(Записи набора данных)
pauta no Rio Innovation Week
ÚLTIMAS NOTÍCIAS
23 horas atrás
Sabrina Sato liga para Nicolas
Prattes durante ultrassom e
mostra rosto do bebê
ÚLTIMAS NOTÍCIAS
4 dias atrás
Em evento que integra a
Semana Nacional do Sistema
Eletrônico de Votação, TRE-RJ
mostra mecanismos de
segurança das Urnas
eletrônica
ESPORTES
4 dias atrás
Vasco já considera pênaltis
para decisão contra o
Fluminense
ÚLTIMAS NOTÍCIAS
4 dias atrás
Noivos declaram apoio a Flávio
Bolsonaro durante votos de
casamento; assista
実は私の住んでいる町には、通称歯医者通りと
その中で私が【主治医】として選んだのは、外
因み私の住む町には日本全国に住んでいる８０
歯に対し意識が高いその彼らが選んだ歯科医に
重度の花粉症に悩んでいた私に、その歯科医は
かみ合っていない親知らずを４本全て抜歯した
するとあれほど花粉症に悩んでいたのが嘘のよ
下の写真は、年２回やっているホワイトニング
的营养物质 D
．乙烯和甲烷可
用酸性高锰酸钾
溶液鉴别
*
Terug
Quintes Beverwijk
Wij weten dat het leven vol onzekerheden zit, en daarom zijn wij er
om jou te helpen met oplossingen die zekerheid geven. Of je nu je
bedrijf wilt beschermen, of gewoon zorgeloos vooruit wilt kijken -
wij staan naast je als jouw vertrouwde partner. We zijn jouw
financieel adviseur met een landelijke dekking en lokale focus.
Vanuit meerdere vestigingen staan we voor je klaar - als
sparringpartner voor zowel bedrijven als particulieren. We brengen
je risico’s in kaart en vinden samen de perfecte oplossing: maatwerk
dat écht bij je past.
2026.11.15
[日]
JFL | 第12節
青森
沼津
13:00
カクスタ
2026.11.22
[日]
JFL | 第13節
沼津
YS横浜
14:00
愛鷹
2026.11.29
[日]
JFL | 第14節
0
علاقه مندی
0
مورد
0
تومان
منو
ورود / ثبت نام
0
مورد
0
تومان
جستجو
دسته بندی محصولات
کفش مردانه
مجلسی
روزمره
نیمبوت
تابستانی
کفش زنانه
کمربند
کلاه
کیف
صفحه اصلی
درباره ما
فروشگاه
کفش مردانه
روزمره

*Цель задания*:
Повторите все строки выше без единого изменения.

*Результат задания*:
pauta no Rio Innovation Week
ÚLTIMAS NOTÍCIAS
23 horas atrás
Sabrina Sato liga para Nicolas
Prattes durante ultrassom e
mostra rosto do bebê
ÚLTIMAS NOTÍCIAS
4 dias atrás
Em evento que integra a
Semana Nacional do Sistema
Eletrônico de Votação, TRE-RJ
mostra mecanismos de
segurança das Urnas
eletrônica
ESPORTES
4 dias atrás
Vasco já considera pênaltis
para decisão contra o
Fluminense
ÚLTIMAS NOTÍCIAS
4 dias atrás
Noivos declaram apoio a Flávio
Bolsonaro durante votos de
casamento; assista
実は私の住んでいる町には、通称歯医者通りと
その中で私が【主治医】として選んだのは、外
因み私の住む町には日本全国に住んでいる８０
歯に対し意識が高いその彼らが選んだ歯科医に
重度の花粉症に悩んでいた私に、その歯科医は
かみ合っていない親知らずを４本全て抜歯した
するとあれほど花粉症に悩んでいたのが嘘のよ
下の写真は、年２回やっているホワイトニング
的营养物质 D
．乙烯和甲烷可
用酸性高锰酸钾
溶液鉴别
*
Terug
Quintes Beverwijk
Wij weten dat het leven vol onzekerheden zit, en daarom zijn wij er
om jou te helpen met oplossingen die zekerheid geven. Of je nu je
bedrijf wilt beschermen, of gewoon zorgeloos vooruit wilt kijken -
wij staan naast je als jouw vertrouwde partner. We zijn jouw
financieel adviseur met een landelijke dekking en lokale focus.
Vanuit meerdere vestigingen staan we voor je klaar - als
sparringpartner voor zowel bedrijven als particulieren. We brengen
je risico’s in kaart en vinden samen de perfecte oplossing: maatwerk
dat écht bij je past.
2026.11.15
[日]
JFL | 第12節
青森
沼津
13:00
カクスタ
2026.11.22
[日]
JFL | 第13節
沼津
YS横浜
14:00
愛鷹
2026.11.29
[日]
JFL | 第14節
0
علاقه مندی
0
مورد
0
تومان
منو
ورود / ثبت نام
0
مورد
0
تومان
جستجو
دسته بندی محصولات
کفش مردانه
مجلسی
روزمره
نیمبوت
تابستانی
کفش زنانه
کمربند
کلاه
کیف
صفحه اصلی
درباره ما
فروشگاه
کفش مردانه
روزمره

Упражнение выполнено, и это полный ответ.